Panhellenic sororities have been predominantly white since their founding in the late 19th and early 20th centuries, when it was extremely rare for black women to be accepted into a predominantly white university. But segregation continued long after black students began attending these schools, Texas Christian University professor Charlotte Hogg wrote for The Washington Post in 2020.

Black students would continue to form Greek organizations both at Howard University, an HBCU, and at predominantly white universities. These historically black fraternities and sororities are known as the “Divine Nine” and do not operate in the same system as historically white fraternities and sororities.
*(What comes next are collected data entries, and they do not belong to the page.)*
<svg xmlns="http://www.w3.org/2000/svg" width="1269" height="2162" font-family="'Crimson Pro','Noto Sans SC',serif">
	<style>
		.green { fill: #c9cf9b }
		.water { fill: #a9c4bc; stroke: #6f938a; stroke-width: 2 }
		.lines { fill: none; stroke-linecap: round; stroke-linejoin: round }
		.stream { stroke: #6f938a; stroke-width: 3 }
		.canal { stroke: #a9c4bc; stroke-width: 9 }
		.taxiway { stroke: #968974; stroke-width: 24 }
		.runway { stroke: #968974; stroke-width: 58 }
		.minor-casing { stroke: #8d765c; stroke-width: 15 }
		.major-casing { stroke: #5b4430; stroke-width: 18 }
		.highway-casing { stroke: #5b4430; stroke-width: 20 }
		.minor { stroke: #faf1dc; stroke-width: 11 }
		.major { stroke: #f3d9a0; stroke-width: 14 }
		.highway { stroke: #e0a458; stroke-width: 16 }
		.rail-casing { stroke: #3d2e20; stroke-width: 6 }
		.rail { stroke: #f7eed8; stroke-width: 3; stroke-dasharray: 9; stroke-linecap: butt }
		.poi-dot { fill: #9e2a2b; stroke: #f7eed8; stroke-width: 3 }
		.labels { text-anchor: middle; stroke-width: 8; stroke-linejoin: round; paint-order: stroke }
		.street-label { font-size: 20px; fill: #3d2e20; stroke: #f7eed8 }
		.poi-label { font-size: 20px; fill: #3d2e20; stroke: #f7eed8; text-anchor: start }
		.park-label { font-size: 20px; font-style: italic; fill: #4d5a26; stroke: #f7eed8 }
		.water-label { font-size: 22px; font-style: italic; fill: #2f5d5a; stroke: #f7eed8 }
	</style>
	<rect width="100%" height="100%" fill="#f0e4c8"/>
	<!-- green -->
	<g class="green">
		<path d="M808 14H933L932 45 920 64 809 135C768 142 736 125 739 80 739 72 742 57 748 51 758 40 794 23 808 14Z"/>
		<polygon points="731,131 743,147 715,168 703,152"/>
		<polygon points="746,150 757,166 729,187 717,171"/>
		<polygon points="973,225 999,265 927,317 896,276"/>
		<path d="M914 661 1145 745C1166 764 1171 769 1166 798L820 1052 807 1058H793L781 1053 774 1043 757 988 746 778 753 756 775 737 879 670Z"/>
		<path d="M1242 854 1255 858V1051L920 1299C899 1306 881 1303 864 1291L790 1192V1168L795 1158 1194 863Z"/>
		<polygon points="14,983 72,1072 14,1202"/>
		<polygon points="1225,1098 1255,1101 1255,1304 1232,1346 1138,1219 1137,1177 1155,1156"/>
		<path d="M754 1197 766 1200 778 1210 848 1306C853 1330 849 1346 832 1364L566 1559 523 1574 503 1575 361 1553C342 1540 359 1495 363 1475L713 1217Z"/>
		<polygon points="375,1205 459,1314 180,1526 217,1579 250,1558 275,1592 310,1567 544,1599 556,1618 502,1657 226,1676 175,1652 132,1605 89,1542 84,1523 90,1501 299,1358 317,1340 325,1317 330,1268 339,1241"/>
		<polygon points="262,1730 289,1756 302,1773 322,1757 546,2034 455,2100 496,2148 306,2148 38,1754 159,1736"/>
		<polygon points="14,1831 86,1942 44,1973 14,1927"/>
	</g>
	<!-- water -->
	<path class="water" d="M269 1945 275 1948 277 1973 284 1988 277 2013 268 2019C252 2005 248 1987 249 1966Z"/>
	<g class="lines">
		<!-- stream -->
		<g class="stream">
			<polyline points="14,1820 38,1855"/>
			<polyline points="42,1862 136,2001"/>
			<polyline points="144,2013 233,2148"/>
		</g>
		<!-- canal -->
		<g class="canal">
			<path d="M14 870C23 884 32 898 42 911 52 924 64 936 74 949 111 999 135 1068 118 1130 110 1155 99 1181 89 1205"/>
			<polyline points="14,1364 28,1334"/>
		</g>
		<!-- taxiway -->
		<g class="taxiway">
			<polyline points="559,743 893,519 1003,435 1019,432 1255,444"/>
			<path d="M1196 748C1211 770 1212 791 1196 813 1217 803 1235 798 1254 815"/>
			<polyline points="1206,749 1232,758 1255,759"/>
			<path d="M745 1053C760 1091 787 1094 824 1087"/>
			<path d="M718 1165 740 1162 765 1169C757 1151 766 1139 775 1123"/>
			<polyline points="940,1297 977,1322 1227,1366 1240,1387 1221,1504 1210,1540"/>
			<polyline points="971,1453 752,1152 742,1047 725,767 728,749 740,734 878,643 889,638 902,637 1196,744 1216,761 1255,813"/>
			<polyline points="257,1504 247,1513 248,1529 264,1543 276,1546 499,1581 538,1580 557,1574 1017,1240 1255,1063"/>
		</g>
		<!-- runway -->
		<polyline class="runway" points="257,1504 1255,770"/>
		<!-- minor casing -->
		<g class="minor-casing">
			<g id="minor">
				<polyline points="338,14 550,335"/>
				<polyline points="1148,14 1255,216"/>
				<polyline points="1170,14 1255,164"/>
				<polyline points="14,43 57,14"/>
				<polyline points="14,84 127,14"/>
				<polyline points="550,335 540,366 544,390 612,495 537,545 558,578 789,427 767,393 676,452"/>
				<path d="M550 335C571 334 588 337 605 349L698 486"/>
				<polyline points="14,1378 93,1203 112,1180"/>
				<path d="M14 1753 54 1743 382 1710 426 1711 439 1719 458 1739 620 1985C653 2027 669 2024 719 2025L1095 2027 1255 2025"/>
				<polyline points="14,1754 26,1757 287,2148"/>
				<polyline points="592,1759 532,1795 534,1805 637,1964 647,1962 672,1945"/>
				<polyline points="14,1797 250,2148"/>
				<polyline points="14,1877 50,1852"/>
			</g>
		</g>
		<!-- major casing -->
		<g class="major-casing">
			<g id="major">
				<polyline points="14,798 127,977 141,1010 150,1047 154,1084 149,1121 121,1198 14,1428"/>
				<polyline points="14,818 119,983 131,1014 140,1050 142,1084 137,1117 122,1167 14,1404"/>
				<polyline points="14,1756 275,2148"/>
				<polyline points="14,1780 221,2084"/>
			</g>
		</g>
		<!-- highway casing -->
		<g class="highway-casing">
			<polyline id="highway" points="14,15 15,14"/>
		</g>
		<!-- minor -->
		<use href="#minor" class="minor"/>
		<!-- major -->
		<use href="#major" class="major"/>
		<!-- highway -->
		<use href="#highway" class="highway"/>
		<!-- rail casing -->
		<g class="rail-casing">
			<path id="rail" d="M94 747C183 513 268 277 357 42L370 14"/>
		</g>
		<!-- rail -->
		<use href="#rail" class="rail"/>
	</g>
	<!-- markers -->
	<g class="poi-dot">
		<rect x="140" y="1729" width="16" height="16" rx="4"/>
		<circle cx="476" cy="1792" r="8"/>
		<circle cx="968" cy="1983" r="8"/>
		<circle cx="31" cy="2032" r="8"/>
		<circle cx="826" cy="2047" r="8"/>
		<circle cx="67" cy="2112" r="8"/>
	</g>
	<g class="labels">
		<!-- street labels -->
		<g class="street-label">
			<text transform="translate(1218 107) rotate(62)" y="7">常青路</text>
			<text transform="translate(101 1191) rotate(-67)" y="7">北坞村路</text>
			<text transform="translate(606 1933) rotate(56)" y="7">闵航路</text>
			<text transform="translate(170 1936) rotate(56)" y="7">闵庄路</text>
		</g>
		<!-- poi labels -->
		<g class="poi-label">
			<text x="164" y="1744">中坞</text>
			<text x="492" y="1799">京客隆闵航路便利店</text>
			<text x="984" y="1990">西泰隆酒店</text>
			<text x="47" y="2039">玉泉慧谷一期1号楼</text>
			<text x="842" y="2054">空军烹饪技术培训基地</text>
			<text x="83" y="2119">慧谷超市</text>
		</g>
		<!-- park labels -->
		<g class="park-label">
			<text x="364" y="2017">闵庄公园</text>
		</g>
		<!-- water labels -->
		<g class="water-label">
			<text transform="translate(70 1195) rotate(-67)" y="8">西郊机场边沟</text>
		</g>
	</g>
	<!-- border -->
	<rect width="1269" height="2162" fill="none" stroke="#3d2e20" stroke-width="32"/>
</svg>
The historically white sororities at the University of Alabama weren’t even officially desegregated until 2013, after student newspaper The Crimson White revealed that some of the organizations were actively avoiding extending offers to black PNMs.

Courtesy of Max

Holliday, a student at the University of Alabama, was removed from her sorority as a freshman.

Only two of the four subjects interviewed in “Bama Rush” later joined sororities. One, who was “dropped out” by her first year of sorority, opted out of recruiting, and another dropped out before completing recruiting, tired of the artificiality of the process. (It was PNM shopping with Addicks; she later said that none of the dresses she tried on looked like her.)

Going through recruitment requires a compliance that’s probably familiar to most young women finding out who they are, and that’s perhaps why the process at schools like the University of Alabama remains so popular. But Ispa-Landa said many sorority members are disappointed when the idealized image of Greek life presented in recruitment fades.

“The women in my sample were really excited and hopeful to join,” she said. “But once they joined, they discovered a lot of things that made them really unhappy. The surge of excitement can kind of mask the darker things in some ways.